**Task data**
------------------------------------------------
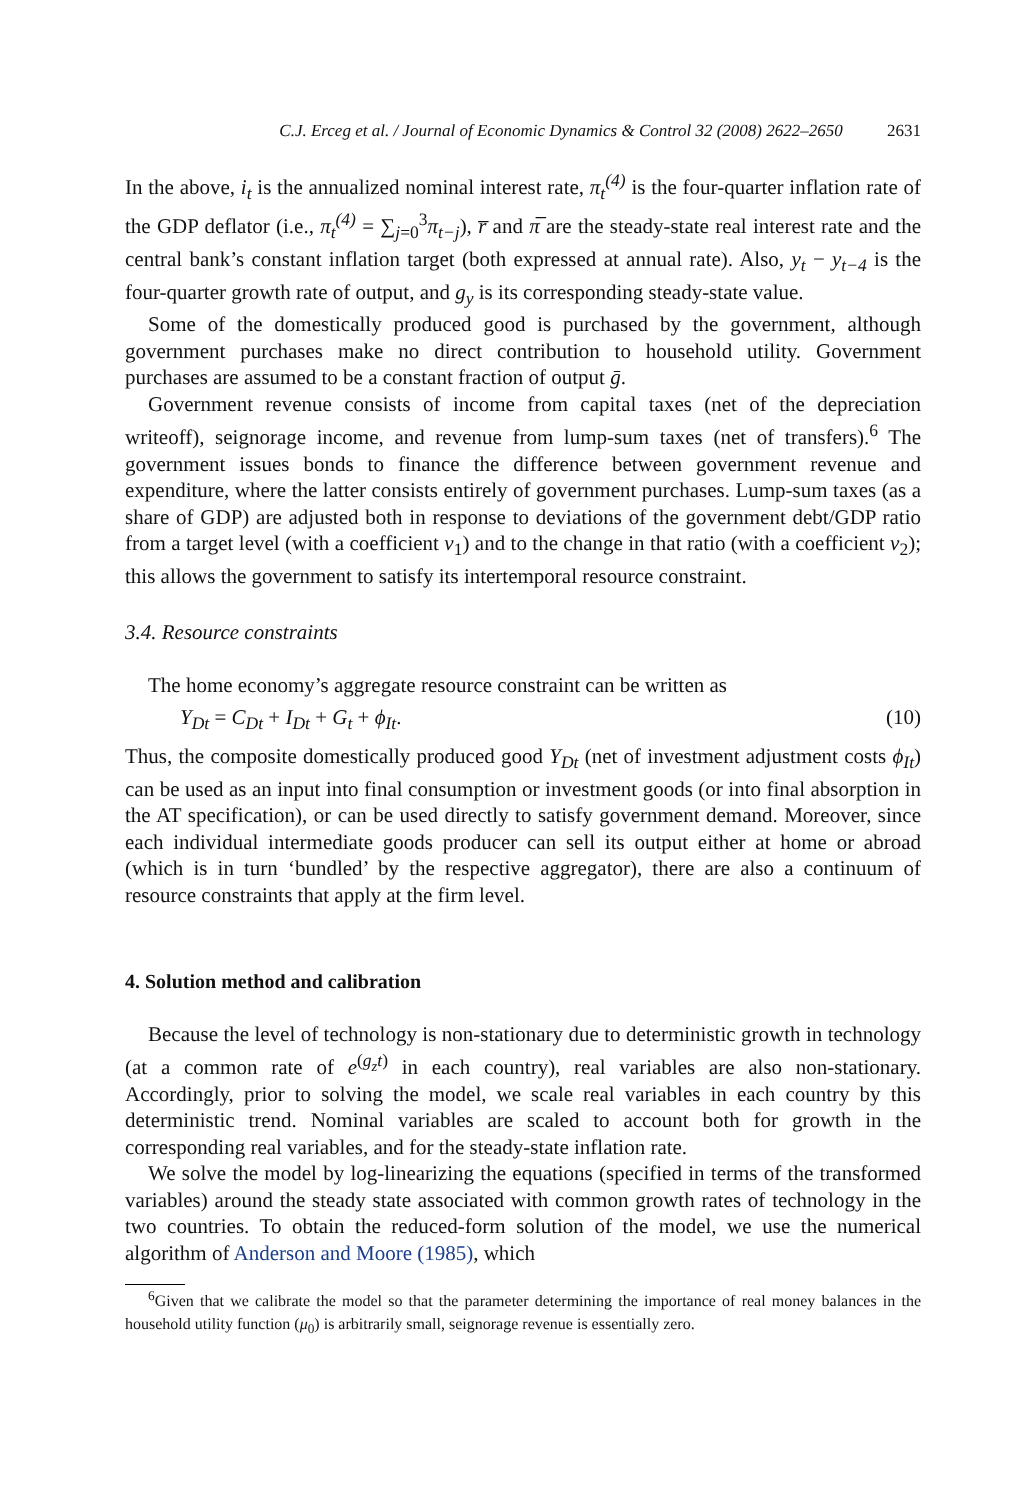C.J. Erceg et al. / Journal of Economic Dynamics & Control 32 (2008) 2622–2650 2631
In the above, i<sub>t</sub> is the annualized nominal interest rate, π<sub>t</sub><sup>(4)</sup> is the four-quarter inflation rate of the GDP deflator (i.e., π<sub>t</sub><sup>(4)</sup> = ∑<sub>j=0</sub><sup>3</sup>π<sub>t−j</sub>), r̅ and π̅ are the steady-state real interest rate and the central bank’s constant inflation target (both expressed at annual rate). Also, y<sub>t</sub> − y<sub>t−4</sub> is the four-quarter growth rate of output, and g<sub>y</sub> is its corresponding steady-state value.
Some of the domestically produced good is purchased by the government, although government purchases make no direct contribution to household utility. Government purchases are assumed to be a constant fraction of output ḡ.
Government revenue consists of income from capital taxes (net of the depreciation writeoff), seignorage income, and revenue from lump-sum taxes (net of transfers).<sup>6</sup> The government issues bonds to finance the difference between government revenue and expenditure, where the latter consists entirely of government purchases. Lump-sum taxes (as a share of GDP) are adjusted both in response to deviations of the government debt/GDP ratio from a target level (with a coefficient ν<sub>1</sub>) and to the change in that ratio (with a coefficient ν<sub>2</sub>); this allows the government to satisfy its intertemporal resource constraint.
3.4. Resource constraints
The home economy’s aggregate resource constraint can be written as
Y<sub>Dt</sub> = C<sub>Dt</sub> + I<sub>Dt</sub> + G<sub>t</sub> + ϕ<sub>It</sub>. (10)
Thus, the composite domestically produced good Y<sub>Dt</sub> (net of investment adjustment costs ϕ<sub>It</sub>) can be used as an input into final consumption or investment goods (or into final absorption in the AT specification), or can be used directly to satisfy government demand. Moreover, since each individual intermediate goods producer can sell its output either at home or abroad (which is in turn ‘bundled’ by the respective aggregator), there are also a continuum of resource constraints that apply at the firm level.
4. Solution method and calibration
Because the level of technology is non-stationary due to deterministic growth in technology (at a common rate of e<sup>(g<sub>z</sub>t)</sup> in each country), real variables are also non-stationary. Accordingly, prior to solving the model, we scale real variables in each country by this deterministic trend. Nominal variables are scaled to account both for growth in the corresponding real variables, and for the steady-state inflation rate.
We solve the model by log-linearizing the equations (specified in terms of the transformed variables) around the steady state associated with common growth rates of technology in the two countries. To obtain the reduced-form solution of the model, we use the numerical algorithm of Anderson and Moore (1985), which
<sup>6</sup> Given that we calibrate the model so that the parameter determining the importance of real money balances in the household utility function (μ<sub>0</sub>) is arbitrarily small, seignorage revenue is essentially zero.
------------------------------------------------
**Work order**
The copy must reproduce the listing above verbatim and contain no pictures.

**Answer section**
C.J. Erceg et al. / Journal of Economic Dynamics & Control 32 (2008) 2622–2650 2631
In the above, i<sub>t</sub> is the annualized nominal interest rate, π<sub>t</sub><sup>(4)</sup> is the four-quarter inflation rate of the GDP deflator (i.e., π<sub>t</sub><sup>(4)</sup> = ∑<sub>j=0</sub><sup>3</sup>π<sub>t−j</sub>), r̅ and π̅ are the steady-state real interest rate and the central bank’s constant inflation target (both expressed at annual rate). Also, y<sub>t</sub> − y<sub>t−4</sub> is the four-quarter growth rate of output, and g<sub>y</sub> is its corresponding steady-state value.
Some of the domestically produced good is purchased by the government, although government purchases make no direct contribution to household utility. Government purchases are assumed to be a constant fraction of output ḡ.
Government revenue consists of income from capital taxes (net of the depreciation writeoff), seignorage income, and revenue from lump-sum taxes (net of transfers).<sup>6</sup> The government issues bonds to finance the difference between government revenue and expenditure, where the latter consists entirely of government purchases. Lump-sum taxes (as a share of GDP) are adjusted both in response to deviations of the government debt/GDP ratio from a target level (with a coefficient ν<sub>1</sub>) and to the change in that ratio (with a coefficient ν<sub>2</sub>); this allows the government to satisfy its intertemporal resource constraint.
3.4. Resource constraints
The home economy’s aggregate resource constraint can be written as
Y<sub>Dt</sub> = C<sub>Dt</sub> + I<sub>Dt</sub> + G<sub>t</sub> + ϕ<sub>It</sub>. (10)
Thus, the composite domestically produced good Y<sub>Dt</sub> (net of investment adjustment costs ϕ<sub>It</sub>) can be used as an input into final consumption or investment goods (or into final absorption in the AT specification), or can be used directly to satisfy government demand. Moreover, since each individual intermediate goods producer can sell its output either at home or abroad (which is in turn ‘bundled’ by the respective aggregator), there are also a continuum of resource constraints that apply at the firm level.
4. Solution method and calibration
Because the level of technology is non-stationary due to deterministic growth in technology (at a common rate of e<sup>(g<sub>z</sub>t)</sup> in each country), real variables are also non-stationary. Accordingly, prior to solving the model, we scale real variables in each country by this deterministic trend. Nominal variables are scaled to account both for growth in the corresponding real variables, and for the steady-state inflation rate.
We solve the model by log-linearizing the equations (specified in terms of the transformed variables) around the steady state associated with common growth rates of technology in the two countries. To obtain the reduced-form solution of the model, we use the numerical algorithm of Anderson and Moore (1985), which
<sup>6</sup> Given that we calibrate the model so that the parameter determining the importance of real money balances in the household utility function (μ<sub>0</sub>) is arbitrarily small, seignorage revenue is essentially zero.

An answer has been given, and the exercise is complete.